Devi felt that his classmates were using him as their entertainment and states that he felt “violated and disrespected”. Devi says that he isn’t gay, and that since his freshman year as he has resolved the serious issues he has been facing with the help of intervention and support from his school counselor and a student support group, he includes bullying related to sexual harassment and homophobia as part of his platform. Though he still experiences bouts of depression and anxiety, he has never considered suicide as a way out, but felt that there was always a way to work through his problems. (My Bullying Experience. ReachOut.com)

Bullying and depression stories are common. Many experience bullying in school as a result of being of a minority race. When a high school student of an ethnic minority race was asked what problem he would like to see solved in the world, having been a victim of bullying due to his ethnic background, he stated “prejudice”. Statistics indicate that over one-third of all students ages 12-18 report having been bullied at one time or another during their school years. Included in the BullyingStatistics.org list of four of the most common reasons for bullying are 1). Homophobic bullying 2). Students with disabilities 3). Racist bullying 4). Religious bullying, that is bullying students of a “different” or minority religion.

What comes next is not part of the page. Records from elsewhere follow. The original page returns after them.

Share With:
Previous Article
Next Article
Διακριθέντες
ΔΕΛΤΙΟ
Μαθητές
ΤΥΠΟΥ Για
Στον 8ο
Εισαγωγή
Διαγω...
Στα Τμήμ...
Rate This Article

Some of the channels of support that helped Devi through the bullying and accompanying depression were:

1. Teachers
2. School administrators
3. Counselors
4. Student Offering Support (SOS) group supervised by his counselor
5. Activism – using the bad experience of being bullied to actively help others and to publicize ways of overcoming and preventing bullying. The U.S. Department of Education agrees, encouraging teens and parents to “Take an active role in anti-bullying initiatives” as part of a bullying prevention plan.

Another common forum for bullying is cyberbullying. The organization NoBullying.com reports one of many bullying and depression stories, the story of Amanda, who was the victim of serious cyberbullying in which the police actually had to get involved. Amanda was 15 years old when she became the victim of cyberbullying. She was coaxed by social networking acquaintances to post sexy pictures of herself on the Internet, which she did. One of her cyber-friends then used those pictures as a way to blackmail her into going farther. When Amanda wouldn’t consent, her “friend” sent sexy pictures of Amanda to all of her friends in school. As a result, she had to change schools, was mocked, ridiculed and even punched and thrown to the ground while all her classmates mocked her. This caused deep anxiety and depression.

Cyber Bullying can come in many forms. The organization StopBullying.gov states that “cyberbullying can be prevented” and that parents should be aware of what their children are doing online, establish rules about technology use, and should understand school rules as preventive measures with bullying.

Children and teens should cooperate with their parents’ and school rules involving the Internet and make wise decisions, not allowing others to manipulate them into compromising situations by giving out personal information or inappropriate photos. StopBulling.gov encourages teens to stop and think about “information and pictures” that a teen might post online. Who would you want to see these pictures? Only your close friends, or complete strangers also? How about friends of your friends? Ask yourself, is there anyone who might use this photo of me in a harmful way? If the wrong person gets a hold of those photos it could result in embarrassment, harassment and bullying.

Bullying is a problem that can be prevented and solved. If you are a teenager who is a victim of bullying, don’t give up, don’t think about suicide but get help. Go to a teacher, counselor, school administrator and your parents. Join a school support group. Take whatever actions you need to to solve the problem, and be confident that you can overcome problems associated with bullying and depression.